I still remember the smell of antiseptic mixed with humid afternoon air, the kind that clings to your uniform long after your shift ends. I was a new nurse then, back in the Philippines, my name badge still stiff against my chest, my hands careful with every movement. I double-checked everything—medications, IV rates, charting—afraid that someone would discover I didn’t know enough. I thought competence was something you earned after years. I did not yet trust myself.

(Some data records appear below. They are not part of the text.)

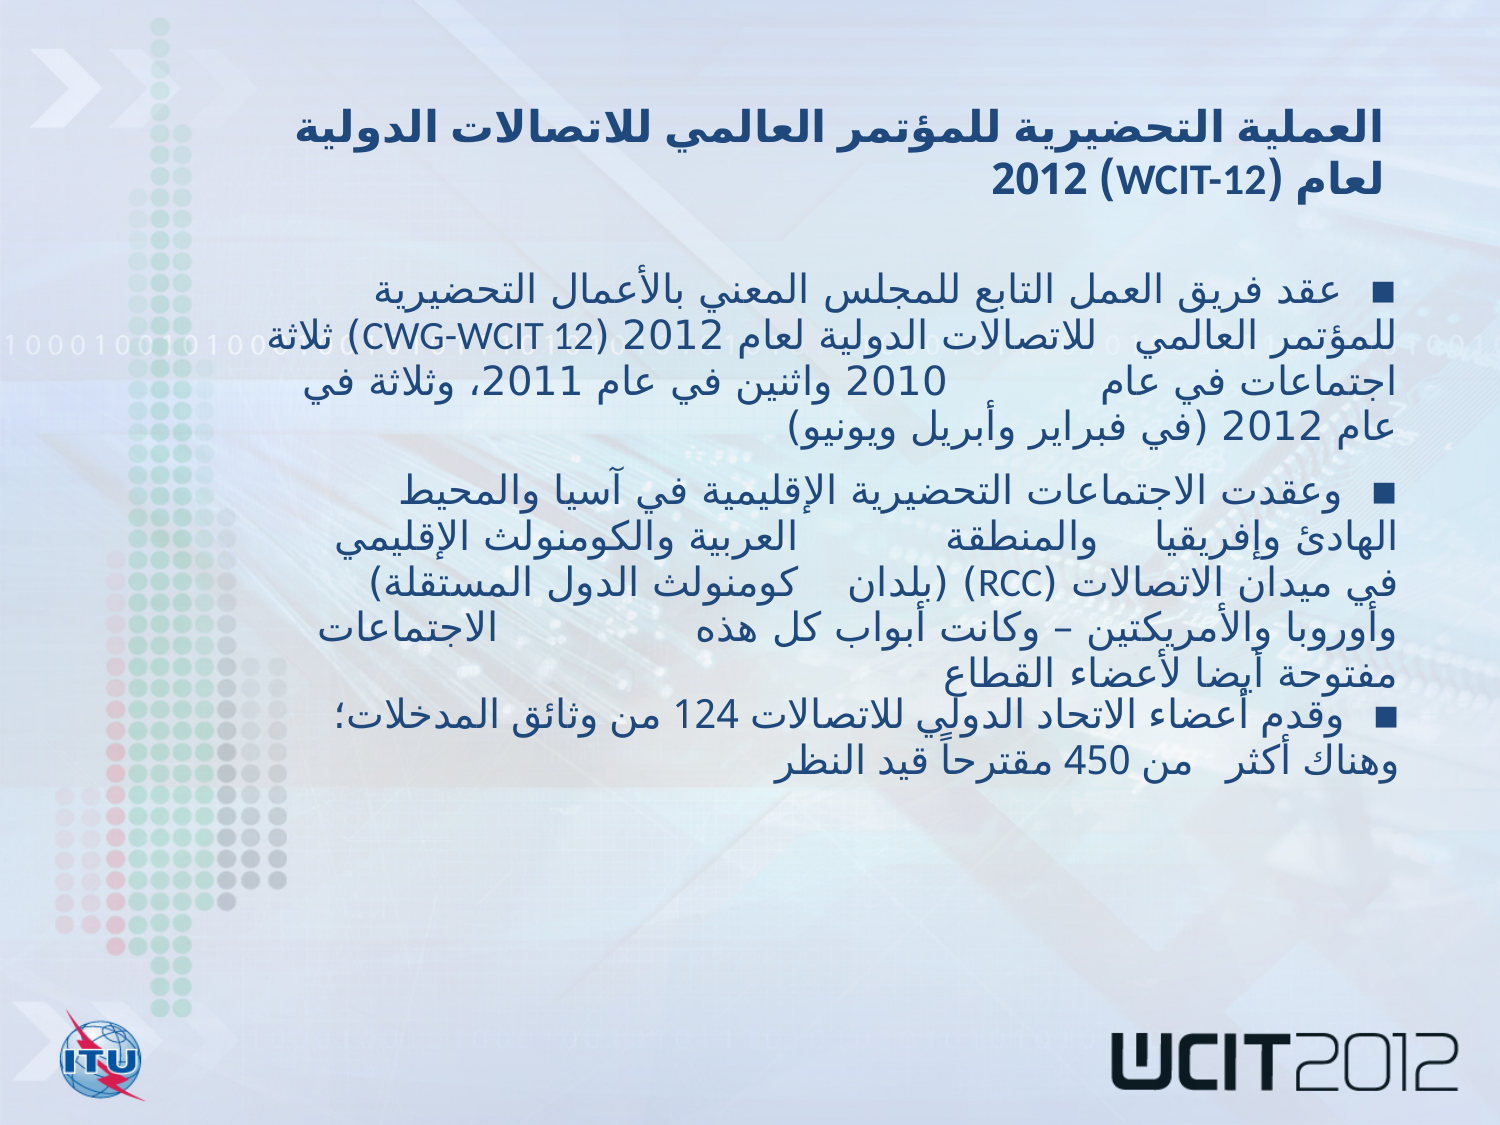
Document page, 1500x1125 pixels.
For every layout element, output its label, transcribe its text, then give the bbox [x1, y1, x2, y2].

text_box ▪ وعقدت الاجتماعات التحضيرية الإقليمية في آسيا والمحيط الهادئ وإفريقيا والمنطقة العربية والكومنولث الإقليمي في ميدان الاتصالات (RCC) (بلدان كومنولث الدول المستقلة) وأوروبا والأمريكتين – وكانت أبواب كل هذه الاجتماعات مفتوحة أيضا لأعضاء القطاع [296, 464, 1401, 688]
picture [0, 0, 1500, 1125]
text_box ▪ وقدم أعضاء الاتحاد الدولي للاتصالات 124 من وثائق المدخلات؛ وهناك أكثر من 450 مقترحاً قيد النظر [296, 688, 1403, 819]
text_box العملية التحضيرية للمؤتمر العالمي للاتصالات الدولية لعام (WCIT-12) 2012 [246, 91, 1400, 190]
text_box ▪ عقد فريق العمل التابع للمجلس المعني بالأعمال التحضيرية للمؤتمر العالمي للاتصالات الدولية لعام 2012 (CWG-WCIT 12) ثلاثة اجتماعات في عام 2010 واثنين في عام 2011، وثلاثة في عام 2012 (في فبراير وأبريل ويونيو) [246, 263, 1400, 432]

She had cancer and was under my care for almost three months. Long enough for me to learn the rhythm of her good days and bad ones. Long enough for silence between us to feel familiar. Sometimes, while I adjusted her line or helped her sit up, she would look at me with steady eyes and say, “You’ll be the best nurse. You’ll work abroad one day.” I would smile politely, nod, and change the subject. Inside, I would quietly disagree. I was too new. Too unsure. Too conscious of my inexperience.
But she kept saying it.
And then other patients began saying similar things. Different backgrounds. Different stories. Some would tell me directly. Others would say it to their relatives within earshot, as if I wasn’t listening. Families would thank me for explaining procedures clearly, for staying a little longer during difficult nights, for treating their loved one with gentleness. I felt confused more than proud. Were they seeing something I couldn’t?
They would bring gifts too. Food mostly—dishes wrapped in foil, fruits from their farm, seafood fresh from their island. I would always try to refuse. We were taught to maintain boundaries. But gratitude, especially back home, does not take no easily. They would insist, pressing containers into my hands with warm smiles.
One of the funniest gifts I ever received was a neatly packed towel and underwear sets. I remember standing there, trying not to laugh, touched and slightly embarrassed at the same time. Another time, I was handed a huge banana—so big it barely fit inside my locker—along with fresh seafood still smelling of salt and sun. These were not extravagant presents. They were pieces of their everyday life, offered with sincerity.
But if I am honest, the best gifts I ever received were not those things.
Not the towel.
Not the underwear sets.
Not the giant banana.
Not even the seafood.
The best gifts were the people who believed I was a good nurse before I believed it myself.
They gave me something far more lasting than anything I could hold. They gave me confidence in its earliest form—fragile, trembling, but real. They spoke life into a version of me that I had not yet grown into. That cancer patient who told me I would be the best nurse and could work abroad—she planted a seed I kept trying to ignore. The families who trusted me with their most vulnerable moments watered it.
At that time, I thought being a good nurse meant knowing everything. Having all the answers. Never hesitating. Now I understand that what they were responding to was not perfection, but presence. It was the way I showed up. The way I listened. The way I tried.
Looking back, those early months in a Philippine hospital shaped me more than any formal training ever could. I was inexperienced, uncertain, and quietly doubting myself—but I was also learning, growing, and being seen.